According to the news outlet, the halt to Carnival Corp. ship dockings in the US would be temporary. Still, even a short pause could cause massive disruption across the cruise industry.
Carnival Corp. is the world’s largest cruise company, accounting for roughly half of all cruise vacations taken worldwide. It owns nine of the industry’s best-known brands, including its namesake Carnival Cruise Line, Princess Cruises, Holland America, Cunard, Seabourn, P&O Cruises and Costa Cruises.
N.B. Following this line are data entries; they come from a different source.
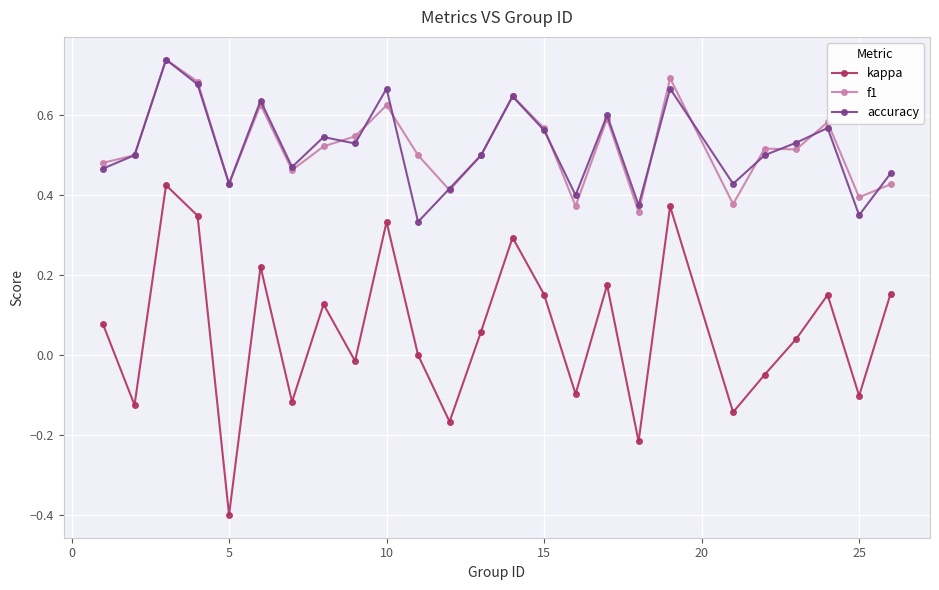

What is the minimum value shown in the chart?

-0.4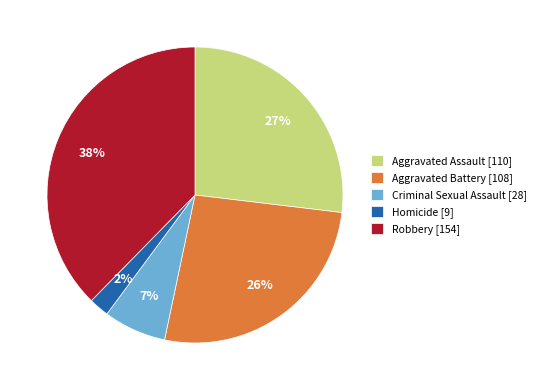

Which slice is the largest?

Robbery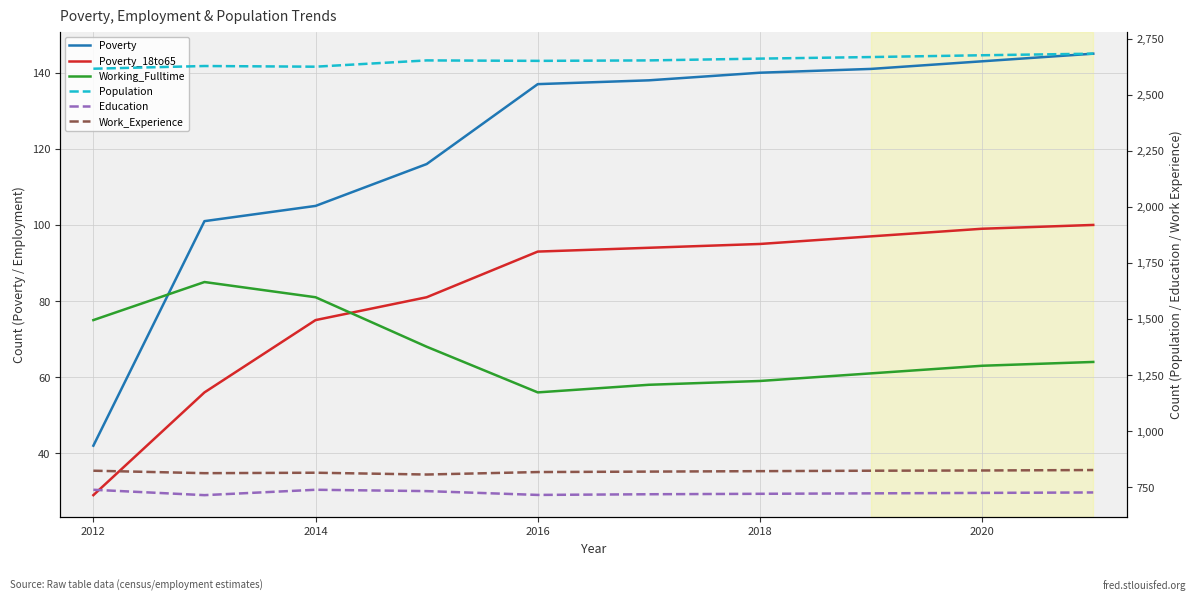

Which series changed the most between 2014 and 2020?

Population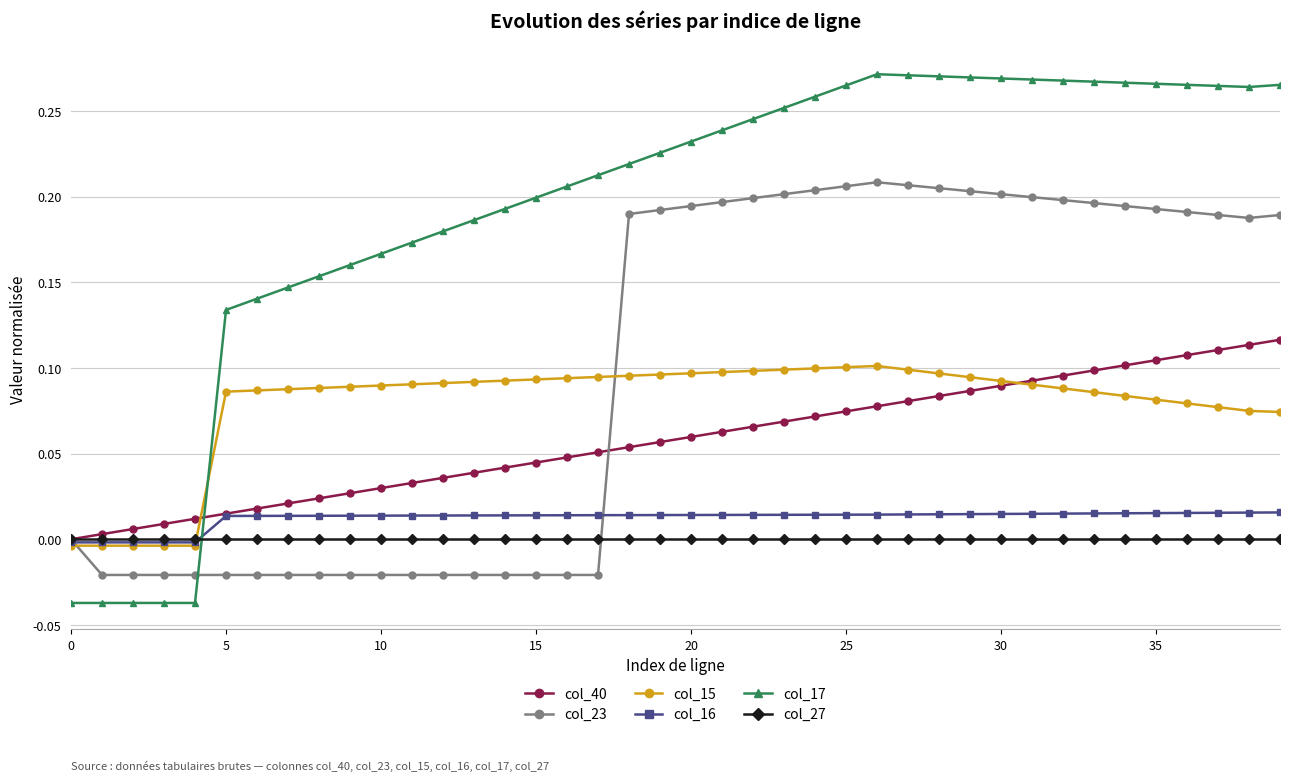

How many values in col_15 are below zero?

5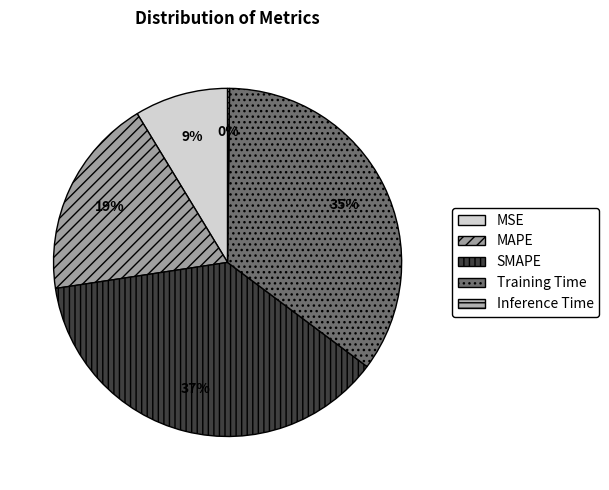

Rank the categories by value from lowest to highest.

Inference Time, MSE, MAPE, Training Time, SMAPE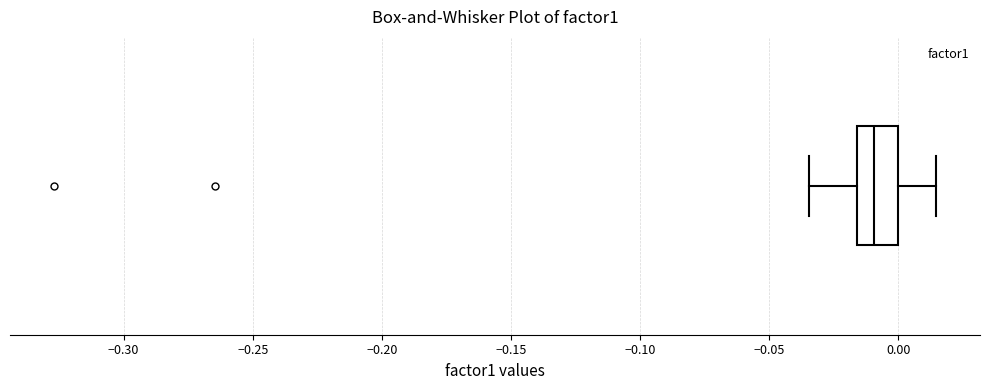

Read this box plot against the x-axis: the position of the median line, the range covered by the box, and the ends of both whiskers. The values are not printed on the chart, so give them approximately, as read against the axis.

median -0.010, box -0.015 to 0.000, whiskers -0.035 to 0.015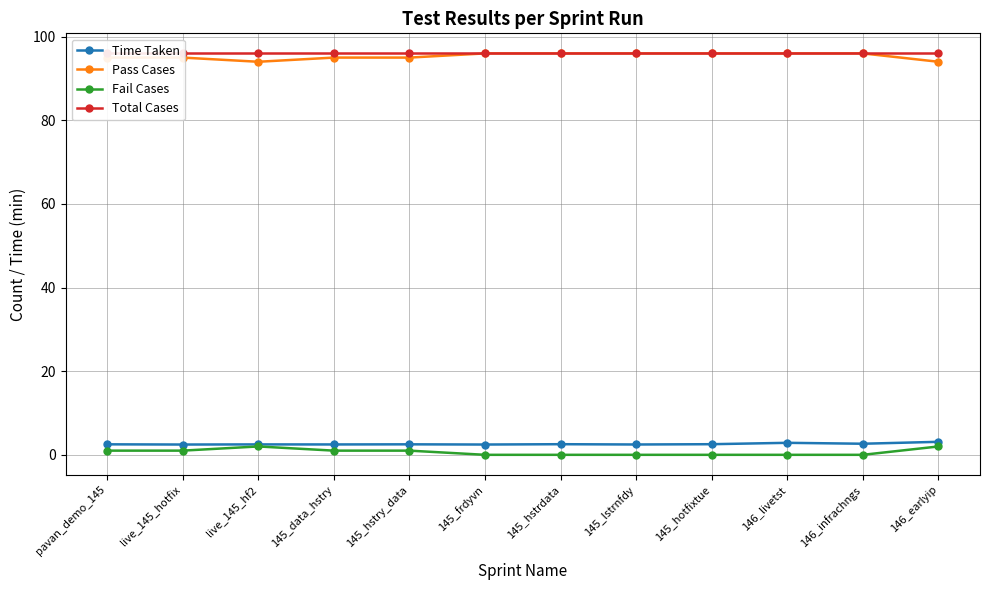

True or false: Total Cases and Time Taken cross at least once.

False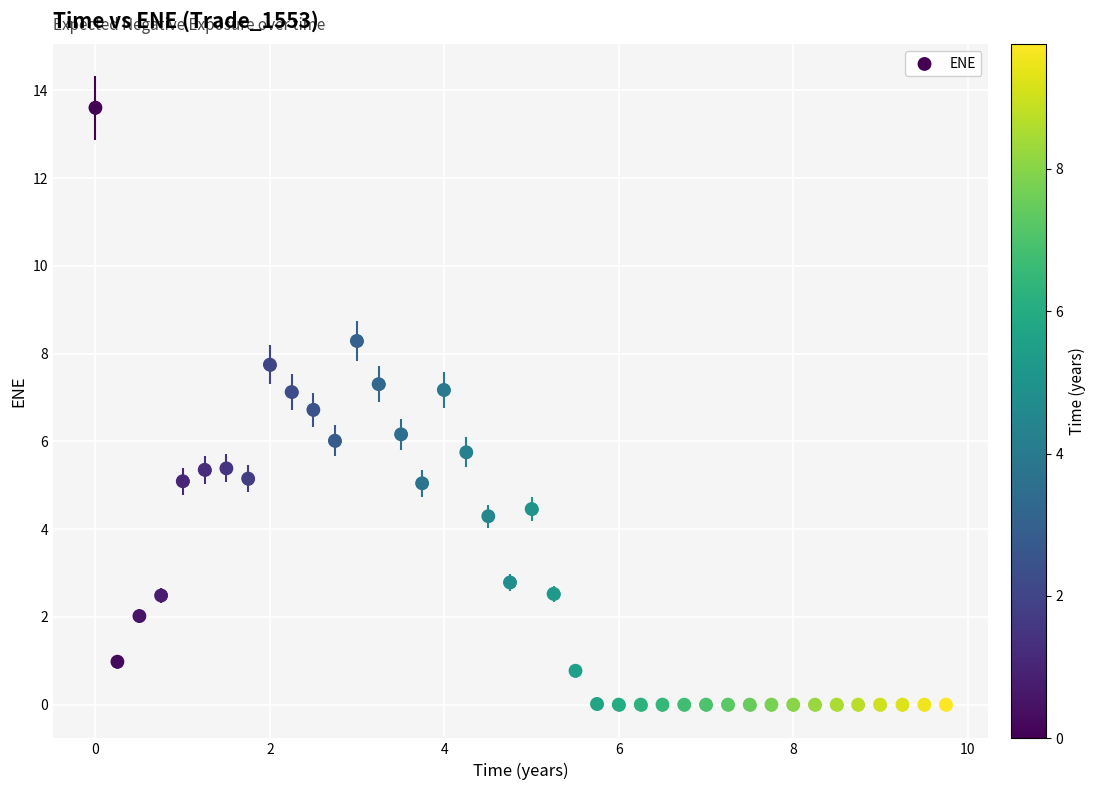

What is the range of Y values (max minus min)?

13.6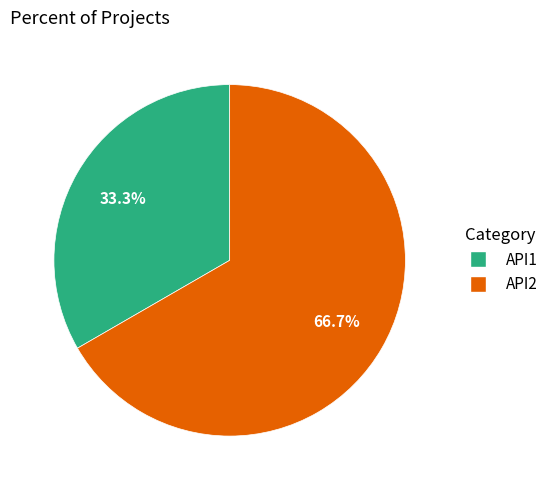

What percentage is the API1 slice, to the nearest percent?

33%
Together, the nine brands operate more than 100 vessels.
Dozens of the company’s vessels operate at least part of the year out of such US cities such as Miami, Fort Lauderdale, New York, Seattle and Los Angeles.
Carnival Corp. ships have been subject to a court-supervised environmental compliance program for the past two years as part of a settlement related to violations that occurred on vessels operated by its Princess Cruises brand.
Princess Cruises pleaded guilty in December 2016 to seven felony charges related to the violations and intentional acts to cover them up. As part of a plea deal, the company paid a $40 million penalty — the largest ever related to deliberate vessel pollution — and agreed to the court-supervised environmental compliance program. The program was scheduled to last for five years.
Prosecutors allege that Carnival Corp. has violated the compliance program in multiple ways, including seeking to avoid unfavorable findings by preparing ships in advance of inspections, falsifying records, dumping plastic garbage into the ocean and illegally discharging waste water into Glacier Bay National Park in Alaska, according to the Herald. The company has acknowledged the incidents, the news outlet said.
In a statement sent to The Points Guy, Carnival Corp. said it would fully address the issues raised during Wednesday’s proceeding, which was a preliminary status conference on the matter.
“Our environmental responsibility has been and continues to be a top priority for the company,” the statement said. “Our aspiration is to leave the places we touch even better than when we first arrived.”
The statement also suggested some of the information presented to Seitz about the matter was not correct. "It appears there were some mischaracterizations made by others to the court."
For now, Carnival Corp. vessels will continue to dock at US ports, and itineraries for upcoming sailings at the company’s nine brands have not been altered.